İbrahim Halil Tümer 1914'te Ankara'da doğdu. Üvey anne elinde zor bir çocukluk geçirdi. Okuldan sonra babasının bakkalında çalışıyordu. Adalet duygusu da bu dönemde alevlendi. Ekmek kapılarına kesilen her usulsüz ceza, belleğinde derin yaralar açtı. Daha ilköğretim yıllarında, yakınlarına "Okuyup yargıç olacağım. Kanunsuzluklarla mücadele edip; yetimin, yoksulun hakkını adeletle savunacağım'' diyordu. Ankara Hukuk Fakültesi'ne çok yüksek bir puanla girmeyi başardı. Hem üniversiteye gitti, hem çalıştı. Fakülteden boş kalan zamanlarında Ankara Adliyesi'ndeki ilginç davaları takip etti. Hukuk fakültesini ilk 3'te bitirdi. Bir gün, işadamı Vehbi Koç'un yakın arkadaşı Mehmet Öktemer'in büyük kızı Müzeyyen Öktemer'le karşılaştı. Görür görmez Müzeyyen Hanım'a âşık oldu. Bu aşk kısa bir süre sonra evlilikle taçlandı. Tam 67 yıl aynı yastığa baş koyan çiftin 3 çocuğu oldu.
SANIĞI İDAMDAN KURTARDI
Yargıç Tümer, Anadolu'yu karış karış dolaştı. Başta Ankara Kızılcahamam ve Konya Ilgın olmak üzere birçok yerde görev yaptı. Oralara adaleti kâh at üzerinde, kâh kilometrelerce yürüyerek götürdü. Yılmadı çünkü onun işi adalet dağıtmaktı. İstanbul'da ilk görev yeri Kartal Adliyesi'ydi. 27 Mayıs darbesinde İstanbul Adliyesi'ne başmuavin, darbeden sonra da Beyoğlu Adliyesi'ne yargıç olarak atandı. Asayişin olmadığı, mafyanın yeni yeni filizlendiği o yıllarda, zamanın ünlü kabadayısı "Berbat Süleyman" ve adamlarını yargıladı. Bir gün duruşma salonunda arbede çıktı. 'Berbat Süleyman' sanık sandalyesini kaptığı gibi kürsüye yürüdü. Yargıç Halil Tümer de, ayağa kalkarak, kabadayının üstüne yürüdü ve onu sindirdi. Ertesi gün tüm yazılı basın, ondan "kabadayıdan korkmayan yargıç" diye bahsediyordu. Ardından annesini öldürmekten yargılanan 2 kardeşten Süleyman Kanca'nın suçsuzluğunu ispatladı ve onu idamdan kurtardı.

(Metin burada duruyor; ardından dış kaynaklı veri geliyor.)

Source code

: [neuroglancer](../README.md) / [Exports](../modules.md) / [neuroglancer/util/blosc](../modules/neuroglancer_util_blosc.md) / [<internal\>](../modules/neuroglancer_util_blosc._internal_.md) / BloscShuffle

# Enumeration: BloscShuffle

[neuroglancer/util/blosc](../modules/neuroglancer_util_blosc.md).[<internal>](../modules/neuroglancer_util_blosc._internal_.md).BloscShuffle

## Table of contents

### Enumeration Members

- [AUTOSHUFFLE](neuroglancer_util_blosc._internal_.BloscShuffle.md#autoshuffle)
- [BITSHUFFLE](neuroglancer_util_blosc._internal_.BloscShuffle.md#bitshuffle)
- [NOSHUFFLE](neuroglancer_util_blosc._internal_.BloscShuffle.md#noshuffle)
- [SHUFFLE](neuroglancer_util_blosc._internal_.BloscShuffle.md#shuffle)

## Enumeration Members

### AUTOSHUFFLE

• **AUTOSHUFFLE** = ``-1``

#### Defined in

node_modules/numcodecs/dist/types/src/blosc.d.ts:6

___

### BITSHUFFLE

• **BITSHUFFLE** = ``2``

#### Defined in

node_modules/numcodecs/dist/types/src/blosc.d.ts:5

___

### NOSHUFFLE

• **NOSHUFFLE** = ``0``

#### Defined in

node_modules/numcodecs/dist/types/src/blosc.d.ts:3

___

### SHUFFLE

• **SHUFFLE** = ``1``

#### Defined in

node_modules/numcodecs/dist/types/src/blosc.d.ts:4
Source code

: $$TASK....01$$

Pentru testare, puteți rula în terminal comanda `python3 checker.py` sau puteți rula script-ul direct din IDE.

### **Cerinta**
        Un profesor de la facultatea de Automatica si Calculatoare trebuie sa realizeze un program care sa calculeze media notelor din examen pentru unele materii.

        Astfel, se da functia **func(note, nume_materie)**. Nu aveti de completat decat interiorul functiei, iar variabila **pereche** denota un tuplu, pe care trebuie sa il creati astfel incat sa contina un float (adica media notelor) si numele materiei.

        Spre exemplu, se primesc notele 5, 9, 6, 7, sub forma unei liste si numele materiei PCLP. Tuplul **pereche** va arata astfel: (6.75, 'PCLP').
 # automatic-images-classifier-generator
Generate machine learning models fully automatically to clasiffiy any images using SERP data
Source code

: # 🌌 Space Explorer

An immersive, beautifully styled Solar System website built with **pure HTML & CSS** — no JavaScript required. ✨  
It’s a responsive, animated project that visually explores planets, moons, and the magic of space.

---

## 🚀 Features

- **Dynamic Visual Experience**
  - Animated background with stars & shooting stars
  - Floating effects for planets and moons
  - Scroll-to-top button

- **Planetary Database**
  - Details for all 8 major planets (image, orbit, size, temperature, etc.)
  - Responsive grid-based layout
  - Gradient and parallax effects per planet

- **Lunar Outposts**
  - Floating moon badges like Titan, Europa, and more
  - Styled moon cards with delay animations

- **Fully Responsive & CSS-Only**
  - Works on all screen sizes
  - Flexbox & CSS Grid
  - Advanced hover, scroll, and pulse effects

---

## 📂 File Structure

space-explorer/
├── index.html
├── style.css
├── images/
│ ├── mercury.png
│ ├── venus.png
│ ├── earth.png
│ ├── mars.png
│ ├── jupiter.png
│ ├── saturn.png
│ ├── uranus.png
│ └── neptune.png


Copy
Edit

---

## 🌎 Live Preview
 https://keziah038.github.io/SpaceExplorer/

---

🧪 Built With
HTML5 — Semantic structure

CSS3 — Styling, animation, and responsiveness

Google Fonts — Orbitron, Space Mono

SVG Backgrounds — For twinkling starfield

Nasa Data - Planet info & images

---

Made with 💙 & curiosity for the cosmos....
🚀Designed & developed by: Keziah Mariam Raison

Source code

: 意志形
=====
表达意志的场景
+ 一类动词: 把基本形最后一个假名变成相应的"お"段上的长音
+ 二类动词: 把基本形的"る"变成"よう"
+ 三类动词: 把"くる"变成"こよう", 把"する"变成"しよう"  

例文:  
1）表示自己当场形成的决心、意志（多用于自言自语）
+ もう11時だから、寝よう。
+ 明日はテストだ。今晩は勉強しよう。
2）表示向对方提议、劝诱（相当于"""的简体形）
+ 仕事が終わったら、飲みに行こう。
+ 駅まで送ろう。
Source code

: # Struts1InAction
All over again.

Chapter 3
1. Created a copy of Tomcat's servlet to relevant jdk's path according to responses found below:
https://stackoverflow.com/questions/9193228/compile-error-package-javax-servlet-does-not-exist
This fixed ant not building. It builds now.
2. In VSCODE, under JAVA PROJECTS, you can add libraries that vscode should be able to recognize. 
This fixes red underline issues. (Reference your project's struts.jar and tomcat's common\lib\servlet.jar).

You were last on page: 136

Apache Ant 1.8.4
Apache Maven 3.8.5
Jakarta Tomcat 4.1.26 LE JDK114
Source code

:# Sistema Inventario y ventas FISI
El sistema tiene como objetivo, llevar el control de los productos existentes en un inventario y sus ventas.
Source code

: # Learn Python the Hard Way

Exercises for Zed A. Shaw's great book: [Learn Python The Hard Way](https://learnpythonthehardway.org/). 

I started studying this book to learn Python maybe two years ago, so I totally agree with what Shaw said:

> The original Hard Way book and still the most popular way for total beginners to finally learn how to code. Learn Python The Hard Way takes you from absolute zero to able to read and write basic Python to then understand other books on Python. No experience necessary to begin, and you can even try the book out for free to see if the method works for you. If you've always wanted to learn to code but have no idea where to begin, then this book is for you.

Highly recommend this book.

'HEP VİCDANIMIN SESİNİ DİNLEDİM'
İbrahim Halil Tümer, 41 yıllık meslek hayatına, Sarıyer Adliyesi'ndeki son duruşmasında, gözyaşlarıyla veda etti. Bu vedanın ardından verdiği röportajda, "Sadece görevimi ve olması gerekeni yaptım. 100 bine yakın davada vicdanımın sesini dinleyerek hareket ettim. Arkamda ne insan, ne siyasi parti olarak kimse olmadı. Hakkın teslimi için çalıştım. Ben bir halk çocuğu idim ve öyle de kaldım" dedi. Başını öne eğmeden yaşayan Tümer, yaşlılığa bağlı olarak organ yetmezliği sorunu çekiyordu. Ve kalbi, yılların yorgunluğuna daha fazla dayanamadı. 97 yaşındaki İbrahim Halil Tümer, 11 Şubat'ta, Acıbadem Hastanesi'nde hayatını kaybetti. Cenazesi, 13 Şubat'ta Fenerbahçe Camisi'nde kılınan cenaze namazının ardından Tuzla Mezarlığı'na defnedildi. Geride ise yurdun çeşitli kentlerindeki adliyelerde, onun gibi adalet dağıtan yüzlerce kanun adamı bıraktı.